■ WORK INSTRUCTIONS:
a – In the stream iteration thread, what is the base class for transformations?
b – Write out the stream iteration thread word for word, from "Re: Question About" through "facing now.".

■ SOURCE TEXT:
#####
Re: Question About "Preserve Partitioning" in Stream Iteration

Gyula Fóra Fri, 31 Jul 2015 09:54:20 -0700

Maybe you can reuse some of the logic that is currently there on the
StreamGraph, with building StreamLoops first which will be used to generate
the sources and sinks right before building the JobGraph. This avoids the
need of knowing everything beforehand.


I actually added this to avoid the complexities that you are probably
facing now.

Aljoscha Krettek <[email protected]> ezt írta (időpont: 2015. júl. 31.,
P, 17:28):

> Sure it can be done, it's just more complex if you try to do it in a sane
> way without having the code that builds the StreamGraph all over the place.
> :D
>
> I'll try to come up with something. This is my current work in progress, by
> the way: https://github.com/aljoscha/flink/tree/stream-api-rework
>
> I managed to ban the StreamGraph from StreamExecutionEnvironment and the
> API classes such as DataStream. The API methods construct a Graph of
> Transformation Nodes and don't contain any information themselves. Then
> there is a StreamGraphGenerator that builds a StreamGraph from the
> transformations. The abstraction is very nice and simple, the only problem
> that remains are the differing-parallelism-iterations but I'll figure them
> out.
>
> P.S. The code is not well documented yet, but the base class for
> transformations is StreamTransformation. From there anyone who want's to
> check it out can find the other transformations.
>
> On Fri, 31 Jul 2015 at 17:17 Gyula Fóra <[email protected]> wrote:
>
> > There might be reasons why a user would want different parallelism at the
> > head operators (depending on what else that head operator might process)
> so
> > restricting them to the same parallelism is a little bit weird don't you
> > think? It kind of goes against the whole opeartors-parallelism idea.
> >
> > I don't think its a huge complexity to group head operators together by
> > parallelism and add a source/sink per each group like we do now. What do
> > you say?
> >
> > Aljoscha Krettek <[email protected]> ezt írta (időpont: 2015. júl.
> 31.,
> > P, 17:10):
> >
> > > Yes, I'm not saying that it makes sense to do it, I'm just saying that
> it
> > > does translate and run. Your observation is true. :D
> > >
> > > I'm wondering whether it makes sense to allow users to have iteration
> > heads
> > > with differing parallelism, in fact.
> > >
> > > On Fri, 31 Jul 2015 at 16:40 Gyula Fóra <[email protected]> wrote:
> > >
> > > > I still don't get how it could possibly work, let me tell you how I
> see
> > > and
> > > > correct me in my logic :)
> > > >
> > > > You have this program:
> > > > ids.map1().setParallelism(2)
> > > > ids.map2().setParallelism(4)
> > > >
> > > > //...
> > > >
> > > > ids.closeWith(feedback.groupBy(0))
#####
■ SUPPLIED RECORDS:
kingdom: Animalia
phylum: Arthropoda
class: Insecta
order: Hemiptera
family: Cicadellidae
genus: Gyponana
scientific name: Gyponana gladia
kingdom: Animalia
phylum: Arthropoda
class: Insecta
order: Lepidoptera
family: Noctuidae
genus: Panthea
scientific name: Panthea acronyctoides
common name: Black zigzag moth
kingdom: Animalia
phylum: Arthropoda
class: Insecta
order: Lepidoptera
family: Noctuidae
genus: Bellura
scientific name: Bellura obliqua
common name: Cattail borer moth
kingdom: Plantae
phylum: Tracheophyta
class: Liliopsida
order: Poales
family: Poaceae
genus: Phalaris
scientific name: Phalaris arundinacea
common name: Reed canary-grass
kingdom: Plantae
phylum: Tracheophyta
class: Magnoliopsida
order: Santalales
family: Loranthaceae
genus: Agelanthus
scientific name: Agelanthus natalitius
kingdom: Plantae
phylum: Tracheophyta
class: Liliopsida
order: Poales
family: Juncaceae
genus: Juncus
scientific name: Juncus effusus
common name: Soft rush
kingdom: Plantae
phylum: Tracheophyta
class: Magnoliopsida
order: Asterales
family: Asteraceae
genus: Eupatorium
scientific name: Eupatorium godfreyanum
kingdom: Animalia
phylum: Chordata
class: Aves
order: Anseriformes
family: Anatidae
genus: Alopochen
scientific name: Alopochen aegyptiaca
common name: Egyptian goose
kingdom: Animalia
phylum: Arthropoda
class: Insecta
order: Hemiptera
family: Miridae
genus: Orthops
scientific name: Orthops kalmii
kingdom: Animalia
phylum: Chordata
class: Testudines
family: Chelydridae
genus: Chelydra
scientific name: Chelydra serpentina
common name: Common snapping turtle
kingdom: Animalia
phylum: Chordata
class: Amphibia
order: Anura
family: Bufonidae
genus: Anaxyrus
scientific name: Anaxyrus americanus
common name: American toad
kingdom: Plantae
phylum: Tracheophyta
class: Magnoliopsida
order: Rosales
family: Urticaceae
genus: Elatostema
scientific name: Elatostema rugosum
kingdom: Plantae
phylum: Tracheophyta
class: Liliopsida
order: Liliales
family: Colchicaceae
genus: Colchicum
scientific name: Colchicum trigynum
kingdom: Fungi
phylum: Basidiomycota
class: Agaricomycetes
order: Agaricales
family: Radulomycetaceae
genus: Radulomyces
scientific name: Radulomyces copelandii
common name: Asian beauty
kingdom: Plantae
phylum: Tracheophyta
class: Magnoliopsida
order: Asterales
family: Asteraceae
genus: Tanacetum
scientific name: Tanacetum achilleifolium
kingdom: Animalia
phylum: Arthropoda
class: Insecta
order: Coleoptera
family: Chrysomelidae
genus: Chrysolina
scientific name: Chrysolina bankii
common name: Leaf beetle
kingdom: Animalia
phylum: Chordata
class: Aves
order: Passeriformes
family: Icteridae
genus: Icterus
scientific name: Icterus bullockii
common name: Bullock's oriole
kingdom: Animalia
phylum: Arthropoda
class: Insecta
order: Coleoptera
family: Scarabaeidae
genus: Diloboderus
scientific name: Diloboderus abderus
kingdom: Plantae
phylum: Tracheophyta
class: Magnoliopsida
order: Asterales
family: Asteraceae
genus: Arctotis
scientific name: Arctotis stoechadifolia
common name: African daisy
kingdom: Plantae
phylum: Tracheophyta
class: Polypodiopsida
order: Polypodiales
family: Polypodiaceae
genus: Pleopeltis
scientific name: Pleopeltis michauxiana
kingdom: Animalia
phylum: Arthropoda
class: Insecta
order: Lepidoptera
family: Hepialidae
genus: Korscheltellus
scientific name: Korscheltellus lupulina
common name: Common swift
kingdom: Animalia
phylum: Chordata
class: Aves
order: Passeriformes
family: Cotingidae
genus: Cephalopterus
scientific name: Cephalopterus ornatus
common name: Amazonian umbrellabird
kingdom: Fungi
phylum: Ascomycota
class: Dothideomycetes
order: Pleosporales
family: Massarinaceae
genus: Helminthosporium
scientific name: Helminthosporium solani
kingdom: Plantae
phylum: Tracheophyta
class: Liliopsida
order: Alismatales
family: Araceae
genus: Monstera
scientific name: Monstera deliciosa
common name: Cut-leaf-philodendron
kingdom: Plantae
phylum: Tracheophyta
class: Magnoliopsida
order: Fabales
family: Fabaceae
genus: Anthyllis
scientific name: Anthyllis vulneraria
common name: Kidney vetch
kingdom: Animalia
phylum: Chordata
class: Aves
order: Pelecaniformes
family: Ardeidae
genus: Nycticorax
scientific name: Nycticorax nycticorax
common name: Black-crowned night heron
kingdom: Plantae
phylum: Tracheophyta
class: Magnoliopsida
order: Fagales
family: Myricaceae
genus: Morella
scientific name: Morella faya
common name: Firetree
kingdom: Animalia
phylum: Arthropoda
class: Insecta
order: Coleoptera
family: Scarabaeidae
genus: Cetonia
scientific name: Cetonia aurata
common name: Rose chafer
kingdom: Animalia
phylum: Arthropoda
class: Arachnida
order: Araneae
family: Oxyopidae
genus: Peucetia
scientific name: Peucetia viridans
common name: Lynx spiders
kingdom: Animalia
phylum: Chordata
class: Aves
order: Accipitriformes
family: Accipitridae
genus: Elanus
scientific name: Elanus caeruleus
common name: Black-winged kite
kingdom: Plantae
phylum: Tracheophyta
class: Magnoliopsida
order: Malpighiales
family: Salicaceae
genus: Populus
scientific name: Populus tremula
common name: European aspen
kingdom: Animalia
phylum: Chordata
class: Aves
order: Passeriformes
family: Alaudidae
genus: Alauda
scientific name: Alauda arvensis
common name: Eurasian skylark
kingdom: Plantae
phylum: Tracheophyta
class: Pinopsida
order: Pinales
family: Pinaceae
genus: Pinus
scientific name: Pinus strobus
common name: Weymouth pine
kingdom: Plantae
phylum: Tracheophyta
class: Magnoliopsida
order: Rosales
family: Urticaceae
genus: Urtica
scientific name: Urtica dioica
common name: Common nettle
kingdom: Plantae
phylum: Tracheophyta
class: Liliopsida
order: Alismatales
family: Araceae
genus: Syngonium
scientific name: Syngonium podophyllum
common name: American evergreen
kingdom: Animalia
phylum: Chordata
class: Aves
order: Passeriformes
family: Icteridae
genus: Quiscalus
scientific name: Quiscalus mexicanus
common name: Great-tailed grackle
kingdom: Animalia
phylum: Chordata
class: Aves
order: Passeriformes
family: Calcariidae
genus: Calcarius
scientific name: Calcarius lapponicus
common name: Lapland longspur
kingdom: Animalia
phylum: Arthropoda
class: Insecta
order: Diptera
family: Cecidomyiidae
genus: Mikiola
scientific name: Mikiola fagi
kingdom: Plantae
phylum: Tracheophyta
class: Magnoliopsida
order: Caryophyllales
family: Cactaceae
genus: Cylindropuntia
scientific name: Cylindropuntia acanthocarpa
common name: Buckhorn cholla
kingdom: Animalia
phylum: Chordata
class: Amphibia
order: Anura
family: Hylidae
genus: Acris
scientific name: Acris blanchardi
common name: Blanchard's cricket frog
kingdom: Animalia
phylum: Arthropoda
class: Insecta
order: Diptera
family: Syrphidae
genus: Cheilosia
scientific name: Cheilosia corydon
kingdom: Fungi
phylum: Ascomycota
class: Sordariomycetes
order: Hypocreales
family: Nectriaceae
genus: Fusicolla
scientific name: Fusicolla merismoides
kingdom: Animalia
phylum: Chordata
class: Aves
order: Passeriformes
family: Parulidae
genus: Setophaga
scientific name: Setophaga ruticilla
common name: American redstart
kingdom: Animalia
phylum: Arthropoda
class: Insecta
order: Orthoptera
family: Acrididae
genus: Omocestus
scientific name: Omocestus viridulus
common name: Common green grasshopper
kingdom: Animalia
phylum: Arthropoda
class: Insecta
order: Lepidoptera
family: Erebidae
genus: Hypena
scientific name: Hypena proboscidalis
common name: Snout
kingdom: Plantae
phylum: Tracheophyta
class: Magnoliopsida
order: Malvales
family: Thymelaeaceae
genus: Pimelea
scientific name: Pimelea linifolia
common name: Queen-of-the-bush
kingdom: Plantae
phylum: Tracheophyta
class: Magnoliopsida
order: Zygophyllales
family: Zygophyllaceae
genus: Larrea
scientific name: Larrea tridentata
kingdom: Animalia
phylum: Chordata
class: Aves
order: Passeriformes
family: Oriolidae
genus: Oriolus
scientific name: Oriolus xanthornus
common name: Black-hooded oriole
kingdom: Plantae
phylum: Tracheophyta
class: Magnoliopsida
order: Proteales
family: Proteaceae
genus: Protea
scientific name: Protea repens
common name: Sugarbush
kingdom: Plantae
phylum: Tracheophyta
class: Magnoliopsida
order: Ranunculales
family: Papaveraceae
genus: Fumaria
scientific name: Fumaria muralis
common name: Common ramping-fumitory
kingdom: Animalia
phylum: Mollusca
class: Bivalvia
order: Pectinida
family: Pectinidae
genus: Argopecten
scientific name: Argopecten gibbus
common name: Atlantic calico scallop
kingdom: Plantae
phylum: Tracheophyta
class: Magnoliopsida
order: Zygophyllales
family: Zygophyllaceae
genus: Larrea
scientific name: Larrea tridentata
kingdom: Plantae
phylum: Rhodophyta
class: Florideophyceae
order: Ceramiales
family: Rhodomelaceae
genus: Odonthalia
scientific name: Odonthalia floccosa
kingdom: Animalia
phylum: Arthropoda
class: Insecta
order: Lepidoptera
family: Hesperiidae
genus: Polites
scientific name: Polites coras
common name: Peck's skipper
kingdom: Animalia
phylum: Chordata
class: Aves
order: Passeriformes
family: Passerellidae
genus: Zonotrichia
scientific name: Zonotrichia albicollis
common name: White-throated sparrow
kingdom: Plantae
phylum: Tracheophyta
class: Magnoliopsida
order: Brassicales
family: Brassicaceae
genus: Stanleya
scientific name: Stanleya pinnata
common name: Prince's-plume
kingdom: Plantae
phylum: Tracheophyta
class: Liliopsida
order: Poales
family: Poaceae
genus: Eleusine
#####
■ RESULTS IN ORDER:
a – StreamTransformation

b –
Re: Question About "Preserve Partitioning" in Stream Iteration

Gyula Fóra Fri, 31 Jul 2015 09:54:20 -0700

Maybe you can reuse some of the logic that is currently there on the
StreamGraph, with building StreamLoops first which will be used to generate
the sources and sinks right before building the JobGraph. This avoids the
need of knowing everything beforehand.


I actually added this to avoid the complexities that you are probably
facing now.